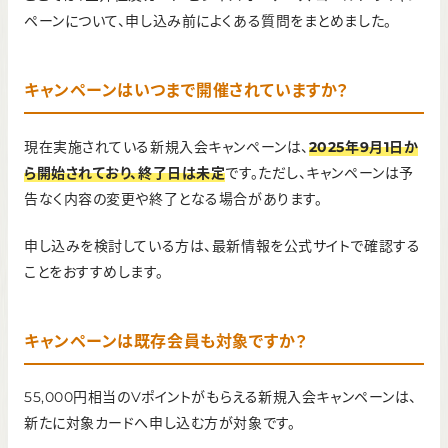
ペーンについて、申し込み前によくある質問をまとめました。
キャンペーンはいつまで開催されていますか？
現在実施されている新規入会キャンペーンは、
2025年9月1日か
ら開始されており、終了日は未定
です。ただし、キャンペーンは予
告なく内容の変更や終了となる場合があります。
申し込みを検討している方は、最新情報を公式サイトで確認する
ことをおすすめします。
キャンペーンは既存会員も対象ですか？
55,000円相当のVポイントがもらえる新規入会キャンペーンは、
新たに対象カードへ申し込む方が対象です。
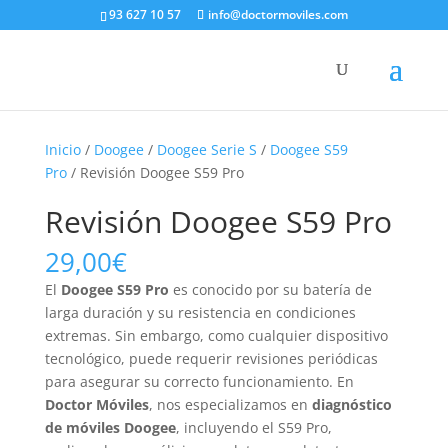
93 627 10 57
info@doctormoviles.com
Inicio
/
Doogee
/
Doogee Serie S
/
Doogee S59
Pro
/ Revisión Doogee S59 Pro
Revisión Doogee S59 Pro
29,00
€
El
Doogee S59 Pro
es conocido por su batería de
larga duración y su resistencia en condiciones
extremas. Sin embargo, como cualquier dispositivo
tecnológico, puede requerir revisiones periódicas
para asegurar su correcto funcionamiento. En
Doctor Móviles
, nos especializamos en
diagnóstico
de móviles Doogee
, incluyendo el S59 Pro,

┄┄┄┄┄┄

HOW TO COMPLETE THIS TASK
Leave out the pictures and output everything else in the records exactly.

RESULT OF THE EXERCISE
ペーンについて、申し込み前によくある質問をまとめました。
キャンペーンはいつまで開催されていますか？
現在実施されている新規入会キャンペーンは、
2025年9月1日か
ら開始されており、終了日は未定
です。ただし、キャンペーンは予
告なく内容の変更や終了となる場合があります。
申し込みを検討している方は、最新情報を公式サイトで確認する
ことをおすすめします。
キャンペーンは既存会員も対象ですか？
55,000円相当のVポイントがもらえる新規入会キャンペーンは、
新たに対象カードへ申し込む方が対象です。
93 627 10 57
info@doctormoviles.com
Inicio
/
Doogee
/
Doogee Serie S
/
Doogee S59
Pro
/ Revisión Doogee S59 Pro
Revisión Doogee S59 Pro
29,00
€
El
Doogee S59 Pro
es conocido por su batería de
larga duración y su resistencia en condiciones
extremas. Sin embargo, como cualquier dispositivo
tecnológico, puede requerir revisiones periódicas
para asegurar su correcto funcionamiento. En
Doctor Móviles
, nos especializamos en
diagnóstico
de móviles Doogee
, incluyendo el S59 Pro,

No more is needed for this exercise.